Of course it would be no surprise if she did: how do you get rid of memories like that without replacing them by some other emotion? My feelings for D now are overlaid with frustration and anxiety; my feelings for Wife, with anger and fear and disdain and disgust. But I don't feel any of those things for Debbie, and so (as I have shared freely with you) I still feel a wistfulness towards her. Why shouldn't she feel something similar?

And then about a week ago I got an email that was a little clearer. I had written her about the rest of my trip: after visiting with her for a weekend I had gone on to work in Sticksville for a week, then flew the long way home so I could spend a few vacation days with Schmidt. The visit was very low-key for a lot of reasons, but Marie visited me there (we were all three friends back in college) and we had fun sitting round the table at dinner drinking too much wine and telling funny stories. Anyway, several days later I wrote a short email to Debbie that included the following:
I always enjoy visiting you, and this time was no exception. Always you give me a chance to shift into a different gear, I’m glad to spend time with your daughter and her husband, and our time together (yours and mine) is simply good. And thank you for the movie! I’d never heard of it before we watched it, but the reviews I looked up later said all the same things we did: that it was a remarkable piece of work done in a very understated way.
Her reply, a few days later, ended as follows:
I agree that our time together while you were here was simply good.  I will be honest and say that during your last two visits, I have found my heart opening to you.  I don't mean to complicate things.  Given all the context, including my personal commitment to respecting other people's relationships, it is not something to be acted upon but simply acknowledged and enjoyed for what it is.  I just think it might diminish the little bit of awkwardness that is present in our interactions to name it.
Bingo.
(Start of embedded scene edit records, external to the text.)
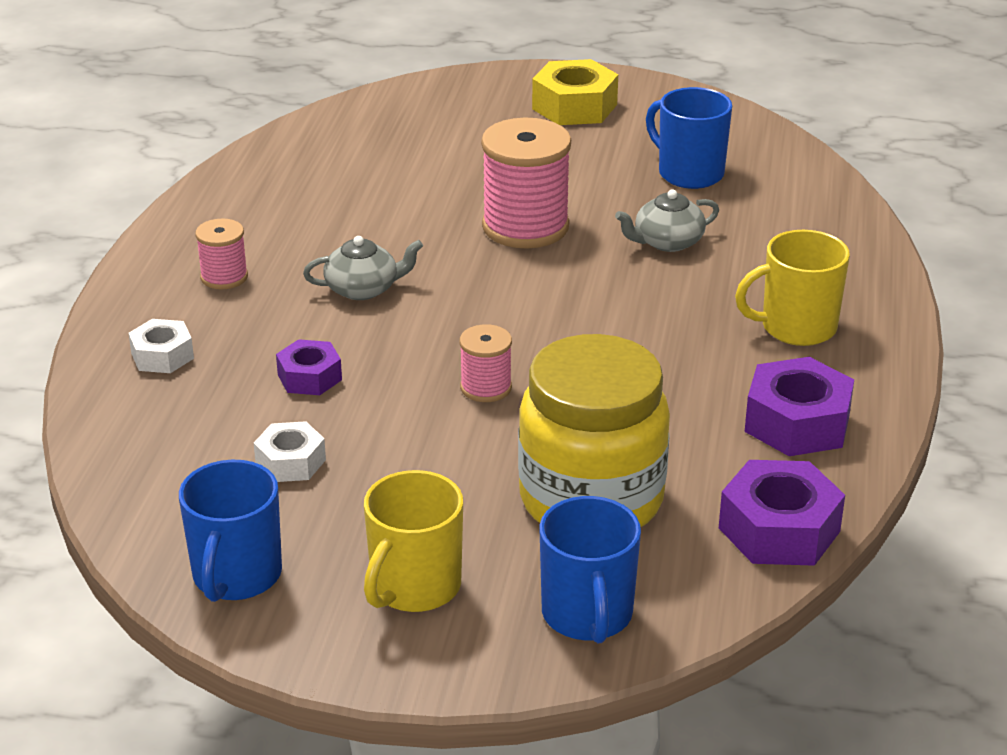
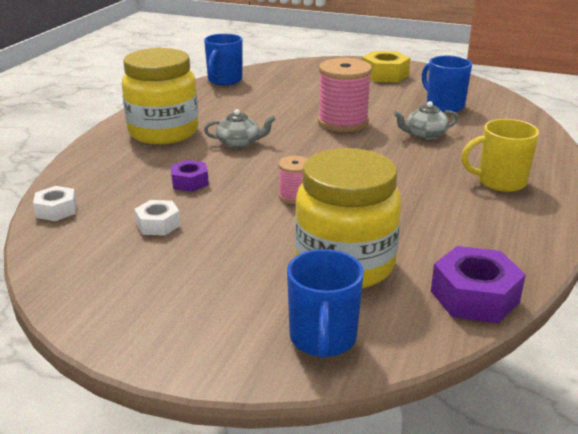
camera: 10 degrees right, 5 degrees down
white nut [128,319,194,373] -> white nut moved to [33,186,77,221]
blue mug [179,460,282,602] -> blue mug moved to [204,34,242,85]
pink spool [195,219,248,289] -> yellow jar [122,48,199,144]
yellow mug [364,470,463,612] -> none
purple nut [744,357,854,456] -> none

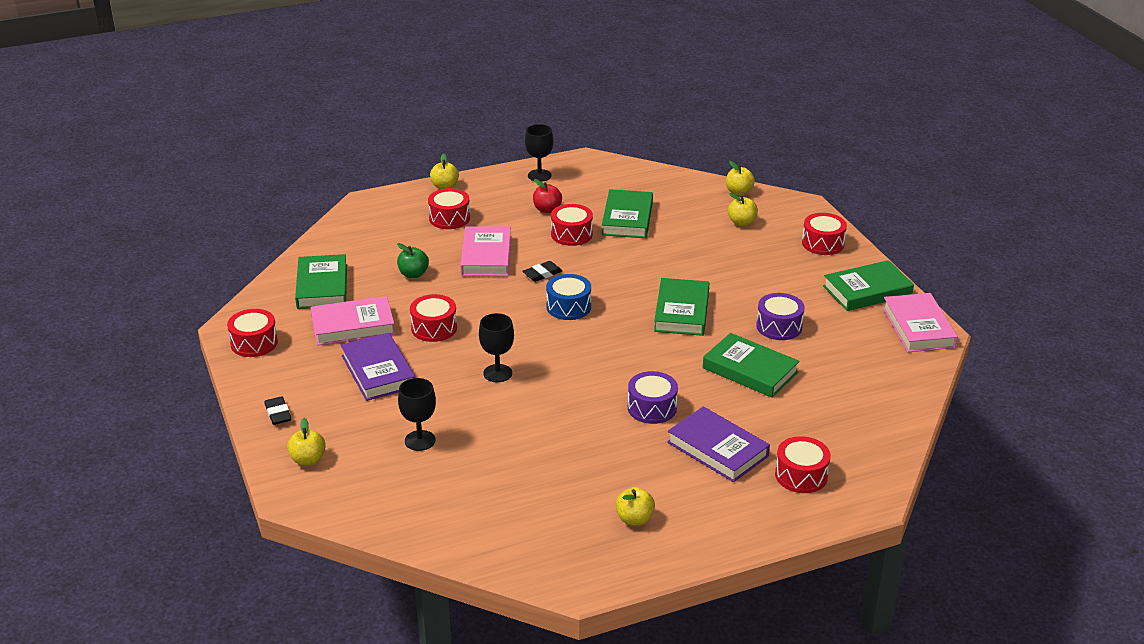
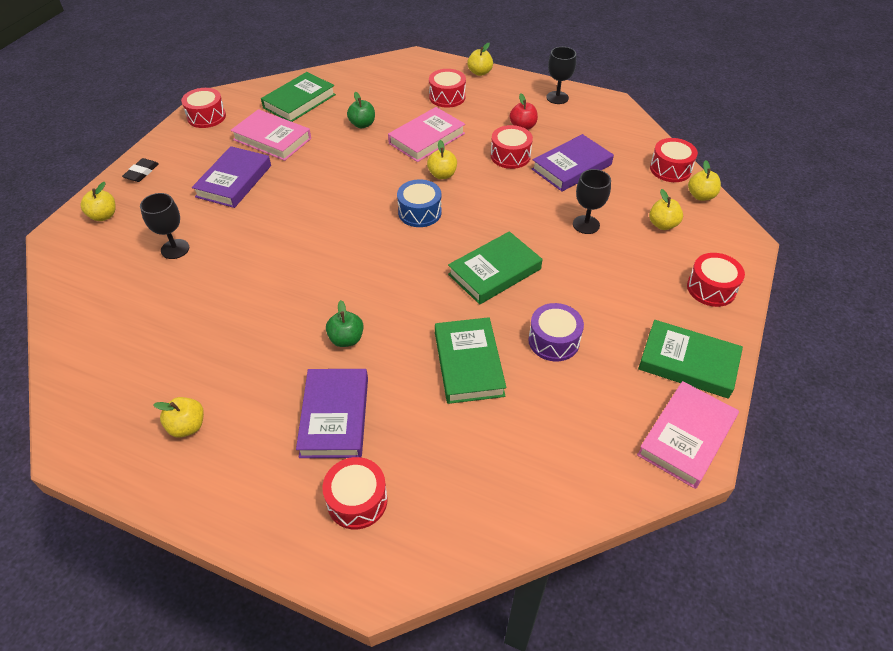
camera: 45 degrees right, 15 degrees up
red drum [410,294,457,342] -> red drum moved to [650,138,698,182]
black goblet [479,313,514,382] -> black goblet moved to [573,169,611,234]
black eraser [522,261,562,282] -> yellow apple [427,140,457,179]
green book [602,189,653,238] -> purple book [532,134,614,192]
purple drum [628,371,678,424] -> green apple [326,300,364,347]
I'm glad to know that my sense about this hasn't been actually wrong, all this time.

It took me a couple of days to think what to say back. I didn't want to wait too long -- when someone declares her love for you, a faster reply is always better.  But I also didn't want to say the wrong thing, and I thought that was altogether too likely. In the end maybe I said too much, though I hope not. What I wrote her went like this:
Your last paragraph made me feel very happy and ... what’s the right word? As if I were snugly wrapped in a soft, warm blanket. I know what you mean. There will always be a part of my heart that is open to you, too. At the same time, you are completely right that it doesn’t have to mean anything beyond or outside of itself. We can enjoy it for what it is, exactly as we have been doing. And we don’t have to carry it anywhere that makes a mess of the “context”. I know I felt the same thing on my side, but was concerned that saying something might be unwelcome; so thank you for naming it.